As i have said April 12 2015 started as any other Sunday, a 7 km swim a coffee then it changed a bit, I felt like I had indigestion when I took a bite of my scone. I felt strange, no pain and just stuck, I tried to stretch, my wife Pauline said I was very white and she would take me to the doctor. I said I am fine, she went to get the car, I moved about, leaned on the rail along the beach, saw an ambulance coming along the road, thought I should stop it, couldn't do anything, it carried on.

Pauline arrived back with the car and bundled me in and off to the the emergency at Lunn Ave. On the way we both understood I was having a heart attack, niether of us said anything.

Pauline and I at a swim prize giving

I was very aware people died from these and I didn't want to die, I had too much yet to do. More on that later.

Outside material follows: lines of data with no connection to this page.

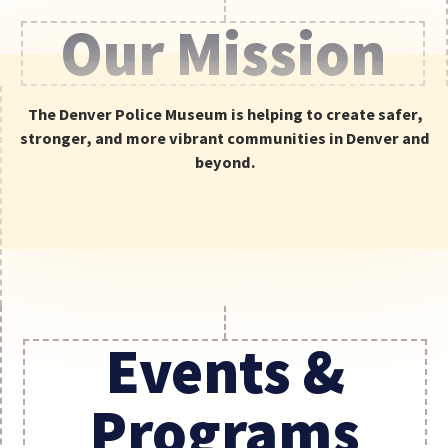
Our Mission
Be the first to
know about news,
events, and
The Denver Police Museum is helping to create safer,
special offers.
stronger, and more vibrant communities in Denver and
SIGN UP
beyond.
Events &
Programs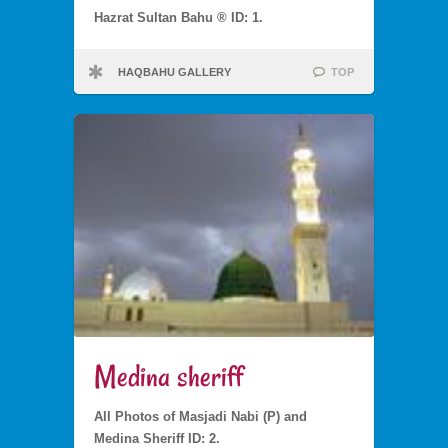
Hazrat Sultan Bahu ® ID: 1.
HAQBAHU GALLERY
TOP
Medina sheriff
All Photos of Masjadi Nabi (P) and
Medina Sheriff ID: 2.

The doctors at the emergency centre called an ambulance and got to work on stabalising me.

I was loaded into the ambulance, first time with lights and sirens, very exciting until I heard them say I was "status 1 ETA 2 minutes", I knew I had to hang on for a little longer, I didn't see my life flash before me, I thought of my time with Pauline, I thought of my grand-children and I thought of my parents, they didn't deserve to bury their oldest son.

I arrived at Auckland hospital and was wheeled down a corridor, there were about 8 people standing either side, and I thought that is nice they are getting out of my way. As I went past them the decesended on me and started working. It was all a bit of a blur, I was conscious, I was pumped full of drugs.

I then went to theatre and had a stent inserted, and the blood began to flow again, the relief was instant, the intense pain stopped and I felt almost immediatley fine, I went to the cardio ward and finally was able to see and talk to Pauline.

This was the beginning of the story, I was in hospital for over a week due to an infection in the lung as a result of the blood build-up.